### TASK
Can you rewrite the items below, swapping each "dist" for "distance" and leaving everything else unchanged?

========================================

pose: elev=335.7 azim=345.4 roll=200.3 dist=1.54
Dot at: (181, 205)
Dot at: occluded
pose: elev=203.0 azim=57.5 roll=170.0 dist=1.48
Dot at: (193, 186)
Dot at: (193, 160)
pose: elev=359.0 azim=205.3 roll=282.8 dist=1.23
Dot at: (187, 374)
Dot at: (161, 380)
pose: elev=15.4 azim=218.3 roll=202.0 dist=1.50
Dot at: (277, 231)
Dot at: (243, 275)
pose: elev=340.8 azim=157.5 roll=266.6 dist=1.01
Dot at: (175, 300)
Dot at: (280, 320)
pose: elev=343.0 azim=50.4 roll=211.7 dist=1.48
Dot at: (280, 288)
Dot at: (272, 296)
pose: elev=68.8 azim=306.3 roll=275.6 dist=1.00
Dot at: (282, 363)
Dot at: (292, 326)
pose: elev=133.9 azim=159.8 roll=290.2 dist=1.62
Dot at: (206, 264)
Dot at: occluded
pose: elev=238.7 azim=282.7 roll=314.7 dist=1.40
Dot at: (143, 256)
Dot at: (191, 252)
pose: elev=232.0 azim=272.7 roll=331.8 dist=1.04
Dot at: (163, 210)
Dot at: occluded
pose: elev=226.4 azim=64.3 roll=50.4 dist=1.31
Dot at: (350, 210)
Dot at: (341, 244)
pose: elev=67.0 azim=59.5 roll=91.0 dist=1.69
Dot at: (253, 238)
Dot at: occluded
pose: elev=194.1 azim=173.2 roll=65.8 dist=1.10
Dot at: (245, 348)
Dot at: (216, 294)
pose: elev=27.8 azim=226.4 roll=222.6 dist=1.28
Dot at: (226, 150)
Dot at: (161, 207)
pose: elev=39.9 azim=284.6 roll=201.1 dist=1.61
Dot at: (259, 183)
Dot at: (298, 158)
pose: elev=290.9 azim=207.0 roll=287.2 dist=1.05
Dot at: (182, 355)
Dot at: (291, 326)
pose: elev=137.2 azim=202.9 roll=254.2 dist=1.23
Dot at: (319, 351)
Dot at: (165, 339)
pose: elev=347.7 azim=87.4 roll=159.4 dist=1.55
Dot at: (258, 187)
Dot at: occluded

========================================

### RESULT
pose: elev=335.7 azim=345.4 roll=200.3 distance=1.54
Dot at: (181, 205)
Dot at: occluded
pose: elev=203.0 azim=57.5 roll=170.0 distance=1.48
Dot at: (193, 186)
Dot at: (193, 160)
pose: elev=359.0 azim=205.3 roll=282.8 distance=1.23
Dot at: (187, 374)
Dot at: (161, 380)
pose: elev=15.4 azim=218.3 roll=202.0 distance=1.50
Dot at: (277, 231)
Dot at: (243, 275)
pose: elev=340.8 azim=157.5 roll=266.6 distance=1.01
Dot at: (175, 300)
Dot at: (280, 320)
pose: elev=343.0 azim=50.4 roll=211.7 distance=1.48
Dot at: (280, 288)
Dot at: (272, 296)
pose: elev=68.8 azim=306.3 roll=275.6 distance=1.00
Dot at: (282, 363)
Dot at: (292, 326)
pose: elev=133.9 azim=159.8 roll=290.2 distance=1.62
Dot at: (206, 264)
Dot at: occluded
pose: elev=238.7 azim=282.7 roll=314.7 distance=1.40
Dot at: (143, 256)
Dot at: (191, 252)
pose: elev=232.0 azim=272.7 roll=331.8 distance=1.04
Dot at: (163, 210)
Dot at: occluded
pose: elev=226.4 azim=64.3 roll=50.4 distance=1.31
Dot at: (350, 210)
Dot at: (341, 244)
pose: elev=67.0 azim=59.5 roll=91.0 distance=1.69
Dot at: (253, 238)
Dot at: occluded
pose: elev=194.1 azim=173.2 roll=65.8 distance=1.10
Dot at: (245, 348)
Dot at: (216, 294)
pose: elev=27.8 azim=226.4 roll=222.6 distance=1.28
Dot at: (226, 150)
Dot at: (161, 207)
pose: elev=39.9 azim=284.6 roll=201.1 distance=1.61
Dot at: (259, 183)
Dot at: (298, 158)
pose: elev=290.9 azim=207.0 roll=287.2 distance=1.05
Dot at: (182, 355)
Dot at: (291, 326)
pose: elev=137.2 azim=202.9 roll=254.2 distance=1.23
Dot at: (319, 351)
Dot at: (165, 339)
pose: elev=347.7 azim=87.4 roll=159.4 distance=1.55
Dot at: (258, 187)
Dot at: occluded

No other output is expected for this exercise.